Purpose : Both dry eye disease and allergic conjunctivitis are inflammatory diseases at the ocular surface. Dry eye disease is often associated with allergic conjunctivitis. However, the interaction of these diseases has not been examined extensively. We investigated the roles of dry eye disease on allergic conjunctivitis using animal model.

Methods : To induce allergic conjunctivitis, BALB/c mice were sensitised with ovalbumin (OVA) in alum three times intraperitoneally at a 7-day interval. Twenty days after the initial sensitization, the mice were challenged with OVA in eye drop. Control mice received sensitization but were challenged with phosphate buffered saline (PBS). Twenty minutes after the last challenge, the clinical appearance including hyperemia, edema, discharge, and eyelid swelling was evaluated. Twenty-four hours later, the conjunctivas were collected to determine the number of infiltrated eosinophils. To induce dry eye, extraorbital lacrimal glands were excised a day before the initial sensitizeation of OVA, and the amount of tear fluid and corneal fluorescein scores for corneal epithelial disorder were evaluated. Control mice were sham treated.

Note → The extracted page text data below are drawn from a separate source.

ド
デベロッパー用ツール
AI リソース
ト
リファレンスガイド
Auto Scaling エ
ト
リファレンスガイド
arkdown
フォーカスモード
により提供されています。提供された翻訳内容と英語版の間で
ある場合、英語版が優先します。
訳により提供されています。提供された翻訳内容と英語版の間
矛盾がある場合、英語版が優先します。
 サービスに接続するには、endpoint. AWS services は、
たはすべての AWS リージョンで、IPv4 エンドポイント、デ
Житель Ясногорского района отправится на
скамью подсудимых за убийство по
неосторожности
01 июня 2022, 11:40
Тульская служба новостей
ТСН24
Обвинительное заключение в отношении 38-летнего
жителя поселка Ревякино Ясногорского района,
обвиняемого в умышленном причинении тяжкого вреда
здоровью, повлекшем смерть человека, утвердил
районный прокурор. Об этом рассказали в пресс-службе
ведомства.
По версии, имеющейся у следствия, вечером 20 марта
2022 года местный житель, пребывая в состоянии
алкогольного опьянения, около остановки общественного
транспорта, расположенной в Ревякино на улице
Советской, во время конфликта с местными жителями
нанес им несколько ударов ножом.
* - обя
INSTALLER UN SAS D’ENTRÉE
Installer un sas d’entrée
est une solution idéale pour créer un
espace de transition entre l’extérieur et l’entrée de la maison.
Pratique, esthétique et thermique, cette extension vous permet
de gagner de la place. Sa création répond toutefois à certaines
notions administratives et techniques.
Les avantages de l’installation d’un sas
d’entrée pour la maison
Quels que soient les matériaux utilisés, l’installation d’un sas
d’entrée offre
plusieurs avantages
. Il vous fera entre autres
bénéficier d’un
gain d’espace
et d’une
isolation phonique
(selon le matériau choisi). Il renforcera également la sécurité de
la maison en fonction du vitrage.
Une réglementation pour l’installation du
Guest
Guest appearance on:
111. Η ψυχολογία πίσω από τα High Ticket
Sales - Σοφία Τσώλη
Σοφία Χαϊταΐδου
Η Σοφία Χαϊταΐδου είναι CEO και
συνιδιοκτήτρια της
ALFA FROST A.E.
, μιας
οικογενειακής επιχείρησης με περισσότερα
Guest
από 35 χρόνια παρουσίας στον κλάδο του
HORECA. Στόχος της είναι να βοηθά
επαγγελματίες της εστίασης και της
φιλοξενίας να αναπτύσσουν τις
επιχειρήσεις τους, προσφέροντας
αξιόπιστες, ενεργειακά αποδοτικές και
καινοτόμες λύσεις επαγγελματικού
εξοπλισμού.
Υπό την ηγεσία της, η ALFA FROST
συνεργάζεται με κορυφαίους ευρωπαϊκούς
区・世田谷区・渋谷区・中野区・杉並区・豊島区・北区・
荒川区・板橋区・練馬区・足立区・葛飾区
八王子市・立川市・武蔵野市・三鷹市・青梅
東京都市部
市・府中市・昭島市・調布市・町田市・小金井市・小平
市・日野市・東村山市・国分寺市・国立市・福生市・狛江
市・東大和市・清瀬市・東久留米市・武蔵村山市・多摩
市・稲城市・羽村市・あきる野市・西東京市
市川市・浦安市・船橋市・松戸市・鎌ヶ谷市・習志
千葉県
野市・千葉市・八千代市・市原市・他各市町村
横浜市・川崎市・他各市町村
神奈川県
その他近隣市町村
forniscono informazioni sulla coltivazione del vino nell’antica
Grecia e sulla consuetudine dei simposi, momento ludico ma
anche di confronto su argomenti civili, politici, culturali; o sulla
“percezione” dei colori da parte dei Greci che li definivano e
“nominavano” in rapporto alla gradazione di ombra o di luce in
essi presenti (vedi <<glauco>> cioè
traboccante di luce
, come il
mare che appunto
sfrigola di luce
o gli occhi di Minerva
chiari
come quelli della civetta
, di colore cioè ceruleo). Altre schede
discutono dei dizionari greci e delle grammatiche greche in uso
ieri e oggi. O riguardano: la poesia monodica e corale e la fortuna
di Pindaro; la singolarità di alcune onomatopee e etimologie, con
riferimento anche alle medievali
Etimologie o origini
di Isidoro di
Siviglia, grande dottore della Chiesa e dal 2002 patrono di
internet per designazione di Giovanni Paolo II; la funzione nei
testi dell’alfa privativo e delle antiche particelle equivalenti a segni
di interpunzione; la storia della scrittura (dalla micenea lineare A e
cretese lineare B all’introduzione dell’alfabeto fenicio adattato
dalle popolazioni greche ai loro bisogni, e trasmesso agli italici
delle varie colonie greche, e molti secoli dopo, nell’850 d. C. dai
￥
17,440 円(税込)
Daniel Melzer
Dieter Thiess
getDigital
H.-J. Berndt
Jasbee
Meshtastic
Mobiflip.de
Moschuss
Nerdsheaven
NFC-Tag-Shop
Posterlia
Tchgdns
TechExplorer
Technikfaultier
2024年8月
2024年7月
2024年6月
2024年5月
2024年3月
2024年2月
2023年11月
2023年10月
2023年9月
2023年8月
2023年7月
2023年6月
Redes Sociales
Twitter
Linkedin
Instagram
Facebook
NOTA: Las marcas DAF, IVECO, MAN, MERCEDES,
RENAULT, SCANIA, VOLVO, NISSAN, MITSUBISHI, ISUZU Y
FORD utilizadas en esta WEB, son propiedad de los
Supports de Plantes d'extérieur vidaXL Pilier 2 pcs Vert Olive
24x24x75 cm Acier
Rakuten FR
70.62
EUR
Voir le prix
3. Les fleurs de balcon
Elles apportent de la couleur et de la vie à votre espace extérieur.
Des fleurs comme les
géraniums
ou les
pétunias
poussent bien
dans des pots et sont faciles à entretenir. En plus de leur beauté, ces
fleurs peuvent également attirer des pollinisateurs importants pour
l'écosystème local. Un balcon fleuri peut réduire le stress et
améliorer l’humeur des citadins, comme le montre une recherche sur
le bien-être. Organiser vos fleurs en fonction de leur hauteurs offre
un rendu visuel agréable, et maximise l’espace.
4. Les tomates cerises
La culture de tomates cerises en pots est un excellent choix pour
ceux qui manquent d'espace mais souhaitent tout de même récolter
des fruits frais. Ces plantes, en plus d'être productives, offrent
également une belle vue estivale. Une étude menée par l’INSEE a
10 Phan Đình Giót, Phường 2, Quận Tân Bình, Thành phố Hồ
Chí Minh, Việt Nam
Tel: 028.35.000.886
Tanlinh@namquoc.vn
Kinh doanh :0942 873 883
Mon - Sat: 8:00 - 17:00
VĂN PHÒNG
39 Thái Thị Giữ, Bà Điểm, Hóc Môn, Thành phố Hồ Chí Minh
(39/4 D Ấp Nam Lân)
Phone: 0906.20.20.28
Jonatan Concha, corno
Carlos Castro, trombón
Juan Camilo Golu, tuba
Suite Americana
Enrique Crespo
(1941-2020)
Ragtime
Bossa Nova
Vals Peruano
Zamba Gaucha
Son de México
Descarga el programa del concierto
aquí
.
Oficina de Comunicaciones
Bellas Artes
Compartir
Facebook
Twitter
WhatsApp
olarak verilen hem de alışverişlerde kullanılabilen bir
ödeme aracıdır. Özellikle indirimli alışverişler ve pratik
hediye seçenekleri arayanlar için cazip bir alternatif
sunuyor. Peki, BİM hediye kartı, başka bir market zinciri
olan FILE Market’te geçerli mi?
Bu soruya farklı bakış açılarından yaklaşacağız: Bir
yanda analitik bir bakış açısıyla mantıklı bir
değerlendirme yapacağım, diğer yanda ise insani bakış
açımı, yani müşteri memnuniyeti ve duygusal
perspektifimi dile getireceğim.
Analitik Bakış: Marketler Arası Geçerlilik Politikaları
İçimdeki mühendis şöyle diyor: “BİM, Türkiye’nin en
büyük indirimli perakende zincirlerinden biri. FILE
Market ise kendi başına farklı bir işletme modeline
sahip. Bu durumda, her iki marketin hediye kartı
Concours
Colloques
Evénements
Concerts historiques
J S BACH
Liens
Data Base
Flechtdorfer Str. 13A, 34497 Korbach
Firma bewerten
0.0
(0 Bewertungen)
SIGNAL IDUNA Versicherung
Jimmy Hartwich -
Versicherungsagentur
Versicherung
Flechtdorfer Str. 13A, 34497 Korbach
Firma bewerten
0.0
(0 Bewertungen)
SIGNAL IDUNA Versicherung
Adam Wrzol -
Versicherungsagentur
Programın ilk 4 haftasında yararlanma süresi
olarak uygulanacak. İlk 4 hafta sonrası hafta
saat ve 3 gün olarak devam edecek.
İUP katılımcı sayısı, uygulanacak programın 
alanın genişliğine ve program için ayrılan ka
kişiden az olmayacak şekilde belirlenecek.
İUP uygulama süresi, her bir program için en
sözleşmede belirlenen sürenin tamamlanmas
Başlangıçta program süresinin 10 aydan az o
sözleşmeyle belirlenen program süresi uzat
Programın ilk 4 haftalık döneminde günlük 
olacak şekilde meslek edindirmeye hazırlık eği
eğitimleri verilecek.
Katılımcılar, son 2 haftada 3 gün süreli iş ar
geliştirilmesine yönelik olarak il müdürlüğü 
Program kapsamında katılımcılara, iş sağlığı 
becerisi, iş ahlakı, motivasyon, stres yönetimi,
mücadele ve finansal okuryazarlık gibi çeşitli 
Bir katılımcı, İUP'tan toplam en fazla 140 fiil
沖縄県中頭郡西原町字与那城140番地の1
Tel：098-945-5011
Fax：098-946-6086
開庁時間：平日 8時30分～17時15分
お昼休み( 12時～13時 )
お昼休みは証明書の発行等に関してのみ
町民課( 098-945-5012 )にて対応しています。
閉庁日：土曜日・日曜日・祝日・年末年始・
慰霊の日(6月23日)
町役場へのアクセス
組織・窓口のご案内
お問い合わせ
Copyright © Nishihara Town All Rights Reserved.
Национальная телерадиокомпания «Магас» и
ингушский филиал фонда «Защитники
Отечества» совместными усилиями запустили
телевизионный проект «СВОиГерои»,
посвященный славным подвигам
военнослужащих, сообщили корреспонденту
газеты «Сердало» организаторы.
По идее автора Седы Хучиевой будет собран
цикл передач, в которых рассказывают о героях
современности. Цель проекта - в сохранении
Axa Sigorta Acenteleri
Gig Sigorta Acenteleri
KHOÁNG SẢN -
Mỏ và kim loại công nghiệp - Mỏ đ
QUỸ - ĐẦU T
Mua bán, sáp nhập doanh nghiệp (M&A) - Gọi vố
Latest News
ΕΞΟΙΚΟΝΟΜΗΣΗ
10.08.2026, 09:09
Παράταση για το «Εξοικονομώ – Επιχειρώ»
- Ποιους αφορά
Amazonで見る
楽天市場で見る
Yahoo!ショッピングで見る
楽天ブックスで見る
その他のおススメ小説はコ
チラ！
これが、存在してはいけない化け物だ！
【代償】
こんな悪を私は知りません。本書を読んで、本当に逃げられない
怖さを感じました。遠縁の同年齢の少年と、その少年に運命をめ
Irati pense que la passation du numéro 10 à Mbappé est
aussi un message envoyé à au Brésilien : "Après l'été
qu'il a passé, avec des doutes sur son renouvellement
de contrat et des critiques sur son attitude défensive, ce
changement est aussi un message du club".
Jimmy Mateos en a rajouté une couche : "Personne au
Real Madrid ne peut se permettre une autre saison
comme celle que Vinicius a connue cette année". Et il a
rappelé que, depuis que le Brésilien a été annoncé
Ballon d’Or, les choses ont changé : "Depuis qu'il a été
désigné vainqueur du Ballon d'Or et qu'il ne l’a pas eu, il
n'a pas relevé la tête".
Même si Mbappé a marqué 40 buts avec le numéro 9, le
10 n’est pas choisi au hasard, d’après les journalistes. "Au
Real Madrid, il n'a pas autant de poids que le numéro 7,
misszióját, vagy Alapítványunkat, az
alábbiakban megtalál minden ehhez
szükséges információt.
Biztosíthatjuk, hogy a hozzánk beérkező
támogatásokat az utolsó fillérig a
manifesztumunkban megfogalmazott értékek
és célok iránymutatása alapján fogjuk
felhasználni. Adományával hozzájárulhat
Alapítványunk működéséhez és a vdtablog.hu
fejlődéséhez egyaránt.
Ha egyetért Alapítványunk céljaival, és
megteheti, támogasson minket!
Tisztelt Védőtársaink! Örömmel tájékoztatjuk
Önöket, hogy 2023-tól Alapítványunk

Results : The amount of tear fluids decreased significantly in mice excised lacrimal glands regardless of the induction of allergic conjunctivitis. Corneal fluorescein scores was significantly increased in mice excised lacrimal glands and further increased in allergy-induced mice than in control mice. Clinical score of early-phase reaction was increased in allergy-induced mice than mice with PBS administration. Hyperemia and edema in clinical scores were further elevated in dry eye mice than sham-treated mice. The number of infiltrated eosinophils in conjunctiva was significantly increased in allergy-induced mice but further increase was not observed with or without dry eye.

Conclusions : These results indicate that the combination of dry eye and allergic conjunctivitis leads to exacerbation of corneal epithelial damages and allergic symptoms presumably mediated by barrier disruption of ocular surface.

This is an abstract that was submitted for the 2018 ARVO Annual Meeting, held in Honolulu, Hawaii, April 29 - May 3, 2018.